Livestock will usually still consume moldy material unless there are too many spores, which cause lung irritations. Humans can also be affected by these spores, which can lodge within the lungs. The acids produced by fermentation are volatile and thus may migrate from the bale if air enters or may also be leached with moisture migration. This leaves areas where molds may establish.
A white mold or yeast is very common. It produces a large spore which will not irritate lung tissue or cause feed refusal. Other molds which may occur are aspargillus, a grey / blue mold, which may aggravate allergies or abortions in cattle, and fusarium, a red or pink mold which can produce vomitoxin, T2, and other toxins that cause feed refusal, vomiting and estrogen production in livestock. The spores produced by the molds usually cause the most damage. White mold is not a problem but the other coloured molds should be regarded with care. The acids produced by fermentation inhibit mold growth. Fusarium grows at 40 - 60° F; but Aspergillus and Penicillin grow at 65 - 95° F. This silage would be just warm to the touch. As outside temperatures rise, the temperature of the material will rise into these ranges.

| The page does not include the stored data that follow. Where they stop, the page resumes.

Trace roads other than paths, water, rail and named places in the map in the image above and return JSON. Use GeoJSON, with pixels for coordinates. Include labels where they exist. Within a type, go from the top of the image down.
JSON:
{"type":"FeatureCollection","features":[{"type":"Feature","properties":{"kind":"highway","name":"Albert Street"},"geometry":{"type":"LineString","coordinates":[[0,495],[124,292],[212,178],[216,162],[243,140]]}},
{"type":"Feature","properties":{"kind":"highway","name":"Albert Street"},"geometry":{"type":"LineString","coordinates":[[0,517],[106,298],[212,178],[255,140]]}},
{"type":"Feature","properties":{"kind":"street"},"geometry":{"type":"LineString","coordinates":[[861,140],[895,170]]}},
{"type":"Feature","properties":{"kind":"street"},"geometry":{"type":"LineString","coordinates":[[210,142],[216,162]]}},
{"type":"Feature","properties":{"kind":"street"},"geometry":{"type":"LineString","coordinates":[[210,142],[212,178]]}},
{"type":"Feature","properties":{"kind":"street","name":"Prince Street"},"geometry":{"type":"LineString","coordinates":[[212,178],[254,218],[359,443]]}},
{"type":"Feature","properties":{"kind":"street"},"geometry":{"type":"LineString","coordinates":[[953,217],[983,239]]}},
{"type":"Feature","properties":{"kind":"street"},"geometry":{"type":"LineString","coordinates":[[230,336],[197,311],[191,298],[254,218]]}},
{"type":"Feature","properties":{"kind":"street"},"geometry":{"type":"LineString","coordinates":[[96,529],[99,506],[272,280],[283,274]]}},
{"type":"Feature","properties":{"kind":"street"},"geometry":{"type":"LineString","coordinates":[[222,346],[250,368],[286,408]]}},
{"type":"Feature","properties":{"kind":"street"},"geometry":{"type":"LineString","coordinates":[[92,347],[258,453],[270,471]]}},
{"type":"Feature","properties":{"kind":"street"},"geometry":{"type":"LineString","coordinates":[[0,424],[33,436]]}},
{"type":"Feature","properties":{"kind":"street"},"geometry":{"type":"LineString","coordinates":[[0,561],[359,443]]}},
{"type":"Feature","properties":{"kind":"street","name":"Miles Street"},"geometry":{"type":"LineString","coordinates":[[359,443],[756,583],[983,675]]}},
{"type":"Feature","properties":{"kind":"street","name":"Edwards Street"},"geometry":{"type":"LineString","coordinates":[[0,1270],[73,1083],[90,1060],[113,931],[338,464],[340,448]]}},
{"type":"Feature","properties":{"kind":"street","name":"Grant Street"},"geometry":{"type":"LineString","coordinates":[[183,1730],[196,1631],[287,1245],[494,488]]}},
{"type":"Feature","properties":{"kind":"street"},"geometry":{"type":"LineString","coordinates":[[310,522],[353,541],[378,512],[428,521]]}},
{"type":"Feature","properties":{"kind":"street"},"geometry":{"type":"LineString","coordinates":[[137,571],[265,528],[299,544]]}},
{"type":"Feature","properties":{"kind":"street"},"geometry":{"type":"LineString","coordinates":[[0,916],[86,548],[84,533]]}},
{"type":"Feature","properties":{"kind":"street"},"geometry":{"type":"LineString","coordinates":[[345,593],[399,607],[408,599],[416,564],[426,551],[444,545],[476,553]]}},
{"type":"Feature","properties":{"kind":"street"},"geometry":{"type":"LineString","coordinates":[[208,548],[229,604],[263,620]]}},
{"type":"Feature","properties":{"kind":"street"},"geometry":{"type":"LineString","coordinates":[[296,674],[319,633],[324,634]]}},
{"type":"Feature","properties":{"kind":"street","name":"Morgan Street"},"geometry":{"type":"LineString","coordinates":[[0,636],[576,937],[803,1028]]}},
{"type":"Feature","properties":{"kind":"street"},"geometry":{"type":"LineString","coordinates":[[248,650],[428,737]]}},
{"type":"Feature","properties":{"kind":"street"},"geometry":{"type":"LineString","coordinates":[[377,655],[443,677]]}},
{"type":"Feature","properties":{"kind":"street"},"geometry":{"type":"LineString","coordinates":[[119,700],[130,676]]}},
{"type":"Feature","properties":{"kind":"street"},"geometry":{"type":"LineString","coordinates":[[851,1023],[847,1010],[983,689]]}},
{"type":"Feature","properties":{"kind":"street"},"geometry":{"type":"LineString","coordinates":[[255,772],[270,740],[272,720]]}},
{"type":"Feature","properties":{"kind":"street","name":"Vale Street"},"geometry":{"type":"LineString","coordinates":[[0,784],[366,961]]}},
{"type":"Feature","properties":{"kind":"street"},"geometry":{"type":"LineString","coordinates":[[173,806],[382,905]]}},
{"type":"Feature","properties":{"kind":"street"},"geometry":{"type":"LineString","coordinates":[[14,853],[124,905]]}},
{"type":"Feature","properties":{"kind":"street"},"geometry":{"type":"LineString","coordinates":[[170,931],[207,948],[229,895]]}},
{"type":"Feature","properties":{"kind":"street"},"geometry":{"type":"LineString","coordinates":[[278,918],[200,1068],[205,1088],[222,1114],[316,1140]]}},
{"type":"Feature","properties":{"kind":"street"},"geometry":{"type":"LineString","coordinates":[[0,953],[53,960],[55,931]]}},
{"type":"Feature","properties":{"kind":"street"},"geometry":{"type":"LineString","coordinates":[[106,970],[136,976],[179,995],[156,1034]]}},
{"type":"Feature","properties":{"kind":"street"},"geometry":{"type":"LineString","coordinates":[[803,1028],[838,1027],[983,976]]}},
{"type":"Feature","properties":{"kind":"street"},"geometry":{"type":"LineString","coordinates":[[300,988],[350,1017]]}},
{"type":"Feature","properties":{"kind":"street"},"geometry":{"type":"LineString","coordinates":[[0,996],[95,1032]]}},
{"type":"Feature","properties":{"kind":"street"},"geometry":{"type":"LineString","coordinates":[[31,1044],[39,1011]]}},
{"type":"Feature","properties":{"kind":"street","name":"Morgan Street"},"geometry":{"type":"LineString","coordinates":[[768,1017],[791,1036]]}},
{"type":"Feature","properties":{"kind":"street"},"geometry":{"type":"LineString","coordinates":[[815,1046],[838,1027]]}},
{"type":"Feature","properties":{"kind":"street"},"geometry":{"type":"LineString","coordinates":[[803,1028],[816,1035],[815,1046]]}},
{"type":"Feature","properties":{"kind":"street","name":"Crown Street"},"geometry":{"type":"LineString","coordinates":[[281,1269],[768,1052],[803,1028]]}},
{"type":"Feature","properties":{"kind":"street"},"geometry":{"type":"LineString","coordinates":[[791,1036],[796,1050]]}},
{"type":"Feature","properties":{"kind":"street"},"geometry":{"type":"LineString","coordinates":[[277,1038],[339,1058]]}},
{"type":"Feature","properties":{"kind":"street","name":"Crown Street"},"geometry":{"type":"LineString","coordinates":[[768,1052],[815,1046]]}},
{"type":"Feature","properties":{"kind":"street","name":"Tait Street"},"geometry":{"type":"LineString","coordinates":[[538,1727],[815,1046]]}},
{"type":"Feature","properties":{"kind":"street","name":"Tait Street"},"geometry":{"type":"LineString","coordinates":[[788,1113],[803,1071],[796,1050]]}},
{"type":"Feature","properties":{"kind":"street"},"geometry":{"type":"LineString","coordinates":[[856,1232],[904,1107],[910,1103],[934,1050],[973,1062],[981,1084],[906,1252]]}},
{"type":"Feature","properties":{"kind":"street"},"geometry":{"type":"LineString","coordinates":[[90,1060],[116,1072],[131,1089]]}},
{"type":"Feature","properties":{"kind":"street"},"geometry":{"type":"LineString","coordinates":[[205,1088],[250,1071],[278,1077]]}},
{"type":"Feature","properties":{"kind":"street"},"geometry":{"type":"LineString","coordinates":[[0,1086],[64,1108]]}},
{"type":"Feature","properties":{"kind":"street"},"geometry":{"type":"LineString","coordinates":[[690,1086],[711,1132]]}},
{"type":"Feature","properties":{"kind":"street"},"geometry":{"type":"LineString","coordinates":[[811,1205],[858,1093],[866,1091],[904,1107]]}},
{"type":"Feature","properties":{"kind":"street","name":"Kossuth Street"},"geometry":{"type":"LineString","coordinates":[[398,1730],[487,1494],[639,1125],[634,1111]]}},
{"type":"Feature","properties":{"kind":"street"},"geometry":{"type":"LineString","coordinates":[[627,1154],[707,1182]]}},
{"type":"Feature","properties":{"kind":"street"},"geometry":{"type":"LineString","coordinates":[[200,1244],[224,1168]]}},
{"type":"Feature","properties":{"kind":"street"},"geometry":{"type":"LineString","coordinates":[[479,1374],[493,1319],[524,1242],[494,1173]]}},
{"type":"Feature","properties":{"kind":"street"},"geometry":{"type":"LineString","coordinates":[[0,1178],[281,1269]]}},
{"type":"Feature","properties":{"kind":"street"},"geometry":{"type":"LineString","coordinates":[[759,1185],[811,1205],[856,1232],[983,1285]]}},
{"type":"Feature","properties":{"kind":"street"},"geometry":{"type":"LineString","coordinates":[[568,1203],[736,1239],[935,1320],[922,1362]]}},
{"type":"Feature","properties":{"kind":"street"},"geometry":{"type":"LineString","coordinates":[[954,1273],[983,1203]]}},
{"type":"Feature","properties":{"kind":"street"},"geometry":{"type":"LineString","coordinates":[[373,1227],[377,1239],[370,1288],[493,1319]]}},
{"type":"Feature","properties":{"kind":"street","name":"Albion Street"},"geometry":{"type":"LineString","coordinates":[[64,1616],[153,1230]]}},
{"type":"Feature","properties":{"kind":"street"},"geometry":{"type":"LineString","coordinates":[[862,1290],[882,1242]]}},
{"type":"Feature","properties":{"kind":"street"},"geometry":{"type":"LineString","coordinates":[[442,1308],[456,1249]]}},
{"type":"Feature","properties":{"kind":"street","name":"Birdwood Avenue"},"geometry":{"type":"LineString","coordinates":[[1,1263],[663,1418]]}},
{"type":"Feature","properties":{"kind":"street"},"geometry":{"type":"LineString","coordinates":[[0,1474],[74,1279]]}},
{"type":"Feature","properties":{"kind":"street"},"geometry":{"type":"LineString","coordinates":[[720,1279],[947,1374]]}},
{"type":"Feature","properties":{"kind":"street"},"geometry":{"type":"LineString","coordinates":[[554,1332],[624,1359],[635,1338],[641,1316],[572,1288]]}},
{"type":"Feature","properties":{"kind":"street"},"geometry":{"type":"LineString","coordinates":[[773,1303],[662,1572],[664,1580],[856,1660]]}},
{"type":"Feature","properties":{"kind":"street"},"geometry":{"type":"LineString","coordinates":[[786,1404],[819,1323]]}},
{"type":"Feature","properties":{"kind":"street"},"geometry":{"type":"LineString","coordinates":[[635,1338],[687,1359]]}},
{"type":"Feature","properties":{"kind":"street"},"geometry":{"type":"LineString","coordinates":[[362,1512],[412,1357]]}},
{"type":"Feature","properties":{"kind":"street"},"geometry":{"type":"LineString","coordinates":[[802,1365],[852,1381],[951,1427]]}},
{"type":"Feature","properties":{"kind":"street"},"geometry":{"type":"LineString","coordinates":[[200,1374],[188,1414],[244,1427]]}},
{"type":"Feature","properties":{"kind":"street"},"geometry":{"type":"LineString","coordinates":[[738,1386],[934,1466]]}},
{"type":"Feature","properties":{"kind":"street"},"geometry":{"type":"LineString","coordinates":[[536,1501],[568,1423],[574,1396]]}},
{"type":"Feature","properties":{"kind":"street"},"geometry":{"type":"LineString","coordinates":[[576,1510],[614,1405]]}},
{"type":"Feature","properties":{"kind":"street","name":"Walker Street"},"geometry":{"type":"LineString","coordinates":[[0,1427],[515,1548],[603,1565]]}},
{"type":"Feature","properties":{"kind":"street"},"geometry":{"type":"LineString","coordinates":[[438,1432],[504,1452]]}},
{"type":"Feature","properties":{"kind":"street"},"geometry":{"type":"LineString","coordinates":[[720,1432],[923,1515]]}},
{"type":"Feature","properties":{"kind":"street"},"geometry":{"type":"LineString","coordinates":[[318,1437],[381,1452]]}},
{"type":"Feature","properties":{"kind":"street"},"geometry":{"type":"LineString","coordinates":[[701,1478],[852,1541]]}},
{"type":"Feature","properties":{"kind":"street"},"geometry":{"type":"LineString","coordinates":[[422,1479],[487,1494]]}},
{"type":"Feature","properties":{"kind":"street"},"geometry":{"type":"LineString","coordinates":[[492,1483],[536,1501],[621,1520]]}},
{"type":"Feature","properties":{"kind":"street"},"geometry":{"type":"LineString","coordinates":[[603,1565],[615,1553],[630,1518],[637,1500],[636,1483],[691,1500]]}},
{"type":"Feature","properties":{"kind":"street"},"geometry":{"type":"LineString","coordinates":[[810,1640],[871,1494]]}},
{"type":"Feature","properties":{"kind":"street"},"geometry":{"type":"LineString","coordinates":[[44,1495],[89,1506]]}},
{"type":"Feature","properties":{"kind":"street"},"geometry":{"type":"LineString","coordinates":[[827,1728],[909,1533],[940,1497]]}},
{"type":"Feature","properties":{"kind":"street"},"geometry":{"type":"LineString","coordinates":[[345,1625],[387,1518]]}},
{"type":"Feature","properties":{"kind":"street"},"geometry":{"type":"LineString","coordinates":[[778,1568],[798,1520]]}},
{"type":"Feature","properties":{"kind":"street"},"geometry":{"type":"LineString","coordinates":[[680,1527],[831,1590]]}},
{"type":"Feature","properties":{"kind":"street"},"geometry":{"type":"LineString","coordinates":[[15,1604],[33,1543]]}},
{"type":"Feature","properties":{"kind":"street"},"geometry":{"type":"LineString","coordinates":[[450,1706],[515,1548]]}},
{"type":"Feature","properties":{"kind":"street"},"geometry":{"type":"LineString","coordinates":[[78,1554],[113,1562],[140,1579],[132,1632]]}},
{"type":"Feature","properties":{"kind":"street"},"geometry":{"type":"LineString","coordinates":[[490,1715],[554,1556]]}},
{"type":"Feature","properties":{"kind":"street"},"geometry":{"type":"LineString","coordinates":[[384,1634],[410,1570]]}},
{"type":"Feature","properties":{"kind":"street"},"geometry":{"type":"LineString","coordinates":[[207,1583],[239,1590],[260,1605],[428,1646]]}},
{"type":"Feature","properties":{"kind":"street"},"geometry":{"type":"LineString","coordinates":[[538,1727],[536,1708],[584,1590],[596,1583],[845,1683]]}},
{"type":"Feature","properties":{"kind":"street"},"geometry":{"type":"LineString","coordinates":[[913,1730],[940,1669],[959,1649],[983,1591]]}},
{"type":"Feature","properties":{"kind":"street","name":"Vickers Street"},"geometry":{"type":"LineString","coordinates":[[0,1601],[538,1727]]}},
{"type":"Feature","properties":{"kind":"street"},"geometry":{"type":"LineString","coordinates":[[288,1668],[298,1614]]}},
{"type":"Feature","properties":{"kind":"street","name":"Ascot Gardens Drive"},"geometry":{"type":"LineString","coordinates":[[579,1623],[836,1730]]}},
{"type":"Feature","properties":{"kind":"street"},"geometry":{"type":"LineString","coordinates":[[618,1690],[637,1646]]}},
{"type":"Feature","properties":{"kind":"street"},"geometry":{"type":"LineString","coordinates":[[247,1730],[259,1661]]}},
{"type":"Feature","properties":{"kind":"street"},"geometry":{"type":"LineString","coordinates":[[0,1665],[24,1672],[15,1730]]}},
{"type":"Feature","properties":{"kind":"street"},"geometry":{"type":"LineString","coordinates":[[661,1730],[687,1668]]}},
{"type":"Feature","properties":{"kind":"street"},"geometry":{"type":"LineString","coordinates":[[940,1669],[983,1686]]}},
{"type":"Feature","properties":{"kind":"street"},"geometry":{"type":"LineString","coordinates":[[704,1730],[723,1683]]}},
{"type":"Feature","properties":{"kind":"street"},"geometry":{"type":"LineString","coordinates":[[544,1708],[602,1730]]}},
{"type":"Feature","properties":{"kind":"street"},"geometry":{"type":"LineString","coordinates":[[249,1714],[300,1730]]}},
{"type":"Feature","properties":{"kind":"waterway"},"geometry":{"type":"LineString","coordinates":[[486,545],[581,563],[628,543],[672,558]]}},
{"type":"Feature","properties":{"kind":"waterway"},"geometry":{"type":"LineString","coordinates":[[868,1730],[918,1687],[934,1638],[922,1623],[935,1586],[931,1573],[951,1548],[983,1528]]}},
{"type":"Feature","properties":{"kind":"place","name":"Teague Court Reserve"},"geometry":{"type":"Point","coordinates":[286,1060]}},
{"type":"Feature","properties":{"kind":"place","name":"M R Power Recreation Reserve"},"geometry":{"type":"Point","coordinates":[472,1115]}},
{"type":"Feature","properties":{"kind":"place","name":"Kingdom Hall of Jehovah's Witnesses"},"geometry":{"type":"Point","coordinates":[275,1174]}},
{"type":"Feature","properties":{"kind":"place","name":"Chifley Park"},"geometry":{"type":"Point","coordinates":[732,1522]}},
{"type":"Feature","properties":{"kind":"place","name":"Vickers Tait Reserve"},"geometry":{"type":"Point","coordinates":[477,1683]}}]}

Manure should not be applied to the forage stand before harvest as this introduces undesirable bacteria to the forage which may stimulate mold growth. Raking seems to make the problem worse. Rain during wilting may splash soil-borne bacteria and mold onto the forage. Manure contamination will spoil a pocket of the bale but not necessarily the entire bale unless other problems exist.
We recognize that baleage does not reach as low a pH as chopped haylage. This means that greater emphasis must be put on good silage-making processes, especially the exclusion of oxygen. The length of storage time and how long the bales are exposed to oxygen before feed out must be adjusted to weather conditions. In general, successful use of baleage will involve:
Weather conditions are the prime reason that most people try the round bale silage system. The quality of the material produced, the use of existing equipment and the ability of scheduling harvesting operations to reduce the weather risk have increased the popularity of the system. It offers flexibility and the ability to store forage quickly if required. These reasons will increase the use of round bale silage in the future. It will be fed in more operations for longer periods of the year. Greater attention to the silage-making process will be needed to maintain the quality of the feed with these increased demands.